Accession Number : ADA313545
Title : High Dimensional Clustering Using Parallel Coordinates and the Grand Tour.
Descriptive Note : Technical rept.,
Corporate Author : GEORGE MASON UNIV FAIRFAX VA CENTER FOR COMPUTATIONAL STATISTICS
Personal Author(s) : Wegman, Edward J. ; Luo, Qiang
PDF Url : ADA313545
Report Date : APR 1996
Pagination or Media Count : 24
Abstract : In this paper, we present some graphical techniques for cluster analysis of high-dimensional data. Parallel coordinate plots and parallel coordinate density plots are graphical techniques which map multivariate data into a two-dimensional display. The method has some elegant duality properties with ordinary Cartesian plots so that higher-dimensional mathematical structures can be analyzed. Our high interaction software allows for rapid editing of data to remove outliers and isolate clusters by brushing. Our brushing techniques allow not only for hue adjustment, but also for saturation adjustment. Saturation adjustment allows for the handling of comparatively massive data sets by using the alpha-channel of the Silicon Graphics workstation to compensate for heavy overplotting. The grand tour is a generalized rotation of coordinate axes in a high-dimensional space. Coupled with the full-dimensional plots allowed by the parallel coordinate display, these techniques allow the data analyst to explore data which is both high-dimensional and massive in size. In this paper we give a description of both techniques and illustrate their use to do inverse regression and clustering. We have used these techniques to analyze data on the order of 250,000 observations in 8 dimensions. Because the analysis requires the use of color graphics, in the present paper we illustrate the methods with a more modest data set of 3848 observations. Other illustrations are available on our web page.

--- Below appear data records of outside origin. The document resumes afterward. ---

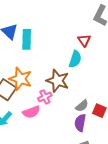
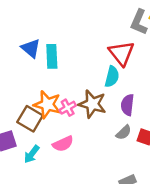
red triangle: (84, 40) -> (121, 53), size x1.6
pink cross: (45, 97) -> (68, 108), moved
purple semicircle: (80, 123) -> (127, 105), moved

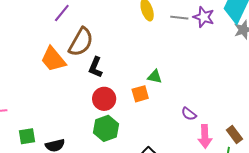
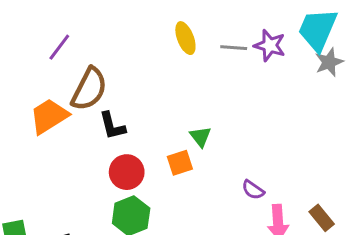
orange trapezoid: (53, 59) -> (49, 116), turned 100
black L-shape: (95, 67) -> (112, 126), turned -35
green triangle: (155, 77) -> (200, 137), turned 42

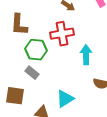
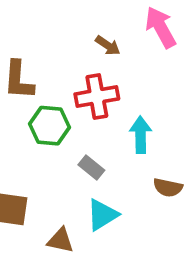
gray rectangle: (32, 73) -> (91, 167), moved

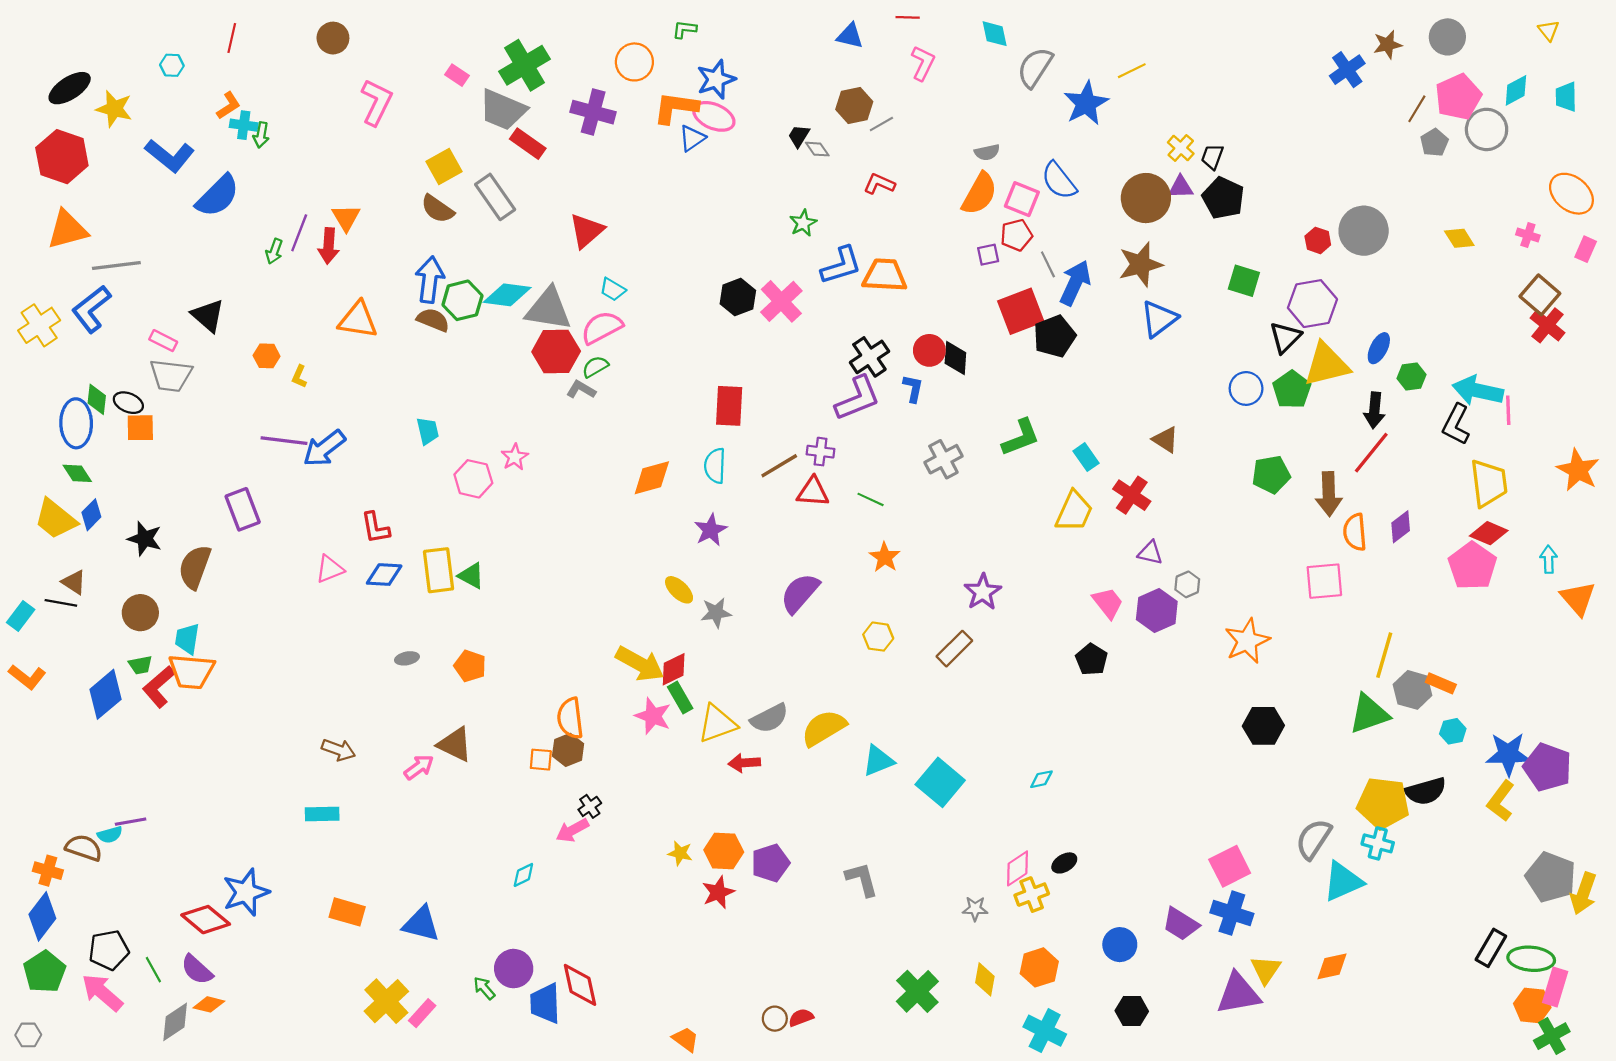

Descriptors : *MULTIVARIATE ANALYSIS, *STATISTICAL DATA, *STATISTICAL DECISION THEORY, DATA BASES, ALGORITHMS, SOFTWARE ENGINEERING, DATA MANAGEMENT, MATRICES(MATHEMATICS), MATHEMATICAL PROGRAMMING, REGRESSION ANALYSIS, GRIDS(COORDINATES), CLUSTERING, COMPUTER GRAPHICS, DATA DISPLAYS, COVARIANCE, CARTESIAN COORDINATES.
Subject Categories : Statistics and Probability
Distribution Statement : APPROVED FOR PUBLIC RELEASE